Com isso o filósofo frisa a sua crença de que a cognição e o conhecimento se encontram profundamente moldados por dispositivos materiais e coletivos sócio técnicos. A configuração do saber e das práticas socioculturais se dão a partir da estrutura e da linguagem da tecnologia de inteligência que se destaca em cada era e em um processo de retroalimentação, também se modifica conforme é utilizada. Os sujeitos não apenas pensam sobre as coisas, mas pensam também através das coisas. Do corpo humano enquanto tecnologia retiramos a voz, a oralidade que pode transmitir narrativas; da escrita, pudemos criar não só histórias, mas a História, e socializá-la através de suportes físicos mais duráveis do que a memória humana, com a impressão, veio o “progresso”, a “verdade” e o conhecimento científico; e com a informática? As tecnologias da inteligência da era eletrônica terão como base a noção de hipertexto, comunicação em rede e interfaceada. Eles nascem da proposta de 1945 de Vannevar Bush da criação de uma máquina que armazenasse toda memória de um indivíduo, utilizando como modelo a complexa rede de associações e conexões da mente humana.

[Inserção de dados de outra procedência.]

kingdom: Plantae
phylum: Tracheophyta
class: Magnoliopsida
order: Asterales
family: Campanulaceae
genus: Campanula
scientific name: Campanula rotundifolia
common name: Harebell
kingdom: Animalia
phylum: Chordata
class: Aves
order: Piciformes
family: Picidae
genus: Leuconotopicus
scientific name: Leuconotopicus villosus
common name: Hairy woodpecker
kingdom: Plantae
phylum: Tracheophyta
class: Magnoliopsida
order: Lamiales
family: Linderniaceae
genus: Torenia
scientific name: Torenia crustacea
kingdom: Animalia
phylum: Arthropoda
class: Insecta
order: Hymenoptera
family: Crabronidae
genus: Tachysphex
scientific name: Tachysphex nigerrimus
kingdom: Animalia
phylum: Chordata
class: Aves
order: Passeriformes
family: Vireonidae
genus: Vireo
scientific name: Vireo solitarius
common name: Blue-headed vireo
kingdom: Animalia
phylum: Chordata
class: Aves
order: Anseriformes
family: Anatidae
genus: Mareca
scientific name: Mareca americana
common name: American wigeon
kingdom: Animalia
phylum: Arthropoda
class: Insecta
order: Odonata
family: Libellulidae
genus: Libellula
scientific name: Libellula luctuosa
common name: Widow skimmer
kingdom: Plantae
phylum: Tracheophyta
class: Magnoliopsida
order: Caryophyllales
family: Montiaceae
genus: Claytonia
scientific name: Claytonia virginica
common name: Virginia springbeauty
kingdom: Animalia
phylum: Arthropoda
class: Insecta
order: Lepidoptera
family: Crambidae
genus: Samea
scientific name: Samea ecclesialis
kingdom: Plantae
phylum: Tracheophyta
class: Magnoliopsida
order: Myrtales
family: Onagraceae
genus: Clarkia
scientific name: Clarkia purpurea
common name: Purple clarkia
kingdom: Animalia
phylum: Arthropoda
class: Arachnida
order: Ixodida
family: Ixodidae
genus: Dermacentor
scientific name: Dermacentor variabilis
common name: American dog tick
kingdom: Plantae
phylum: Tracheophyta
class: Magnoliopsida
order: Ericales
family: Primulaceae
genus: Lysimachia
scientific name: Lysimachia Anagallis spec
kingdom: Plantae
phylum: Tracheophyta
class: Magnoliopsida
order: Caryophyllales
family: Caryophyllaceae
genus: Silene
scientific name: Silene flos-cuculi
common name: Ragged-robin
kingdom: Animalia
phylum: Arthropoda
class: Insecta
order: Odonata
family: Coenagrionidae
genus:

Os demais avanços computacionais tidos ao longo dos próximos 40 anos impulsionaram teóricos e engenheiros que, embasados nas ideias de Bush, “contribuíram para a geração de infraestruturas, protocolos, sistemas, programas, interfaces e modelos que hoje fazem parte de nosso cotidiano” (HANNS, 2014: 269), tais como o hiperlink, que associa textos e conteúdos de forma a permitir uma leitura e navegação rizomática; o mouse e sua representação como cursor; o teclado e a “interface amigável”. Ao mesmo tempo em que a era da informática inaugurou um potencial ainda maior para nossa inteligência, ela também causou uma revolução nos processos de seleção, armazenamento e disponibilização dos suportes de memória, que, funcionando como extensões artificiais da cognição, tornam possível a transmissão memorial. A dinâmica da memória e do esquecimento fica cada vez mais evidente no universo virtual, uma vez que a gestão da memória e do conhecimento é compartilhada na web e seu acesso depende, quase que exclusivamente, da atualização de hardwares e softwares. Se antes os lugares das pinturas parietais, na Caverna de Chauvet9, os afrescos na Capela Sistina10, as esculturas e pinturas renascentistas nos

museus e galerias e os textos dos arquivos e bibliotecas eram considerados por excelência, a cada época, os “lugares de memória” destinados ao armazenamento, circulação e fruição dos nossos referenciais visuais, suportes simbólicos de memória, hoje esse lugar, no ciberespaço, é “todo o lugar”. Adentramos em uma nova forma de experienciação e agenciamentos múltiplos e heterogêneos para a construção do conhecimento, tanto a nível cognitivo quanto social, a partir das interfaces computacionais. Mas o que é a interface? Interface é a mensagem e, desta maneira, está entre as ações e os processos. Tudo aquilo que habita o campo da linguagem, que é tradução, transformação ou passagem, é da ordem da interface. Lev Manovich propõe a utilização do termo “interfaces culturais”: As the role of a computer is shifting from being a tool to a universal media machine, we are increasingly “interfacing” to predominantly cultural data: texts, photographs, films, music, virtual environments. In short, we are no longer interfacing to a computer but to culture encoded in digital form. I would like to introduce the term “cultural interfaces” to describe evolving interfaces used by the designers of Web sites, CD-ROM and DVDROM titles, multimedia encyclopedias, online museums, computer games and other digital cultural objects. (MANOVICH, 1997: documento eletrônico)11

Nesse sentido, podemos pensar também a utilização das interfaces computacionais como interfaces de memória: hardwares; softwares, mídias sociais, websites, e demais equipamentos técnicos do cotidiano, uma memória distribuída, intercalada, de trânsito, colaborativa e coautoral, efêmera e frágil, patrimônio não material, lugar e interface de memória. Interface da Memória Social: fanpage do Acervo Digital Bar Ocidente no Facebook Nos últimos anos e com a popularização da internet banda larga e dos dispositivos digitais móveis, viu-se uma crescente criação e/ou adaptação de diversos museus, bibliotecas e acervos para o meio digital, que fazem usos de diferentes plataformas disponíveis online, no ciberespaço: Blogs e portais de depoimentos como o Museu da Pessoa oferecem essa oportunidade de registrar as memórias individuais, de transformar o privado em público, de autorizar a reformatação das memórias, e acima de tudo, de dividir a autoria. O coletivo parece ser atributo principal que faz da web um grande centro virtual da memória do mundo. (DODEBEI, 2006:14).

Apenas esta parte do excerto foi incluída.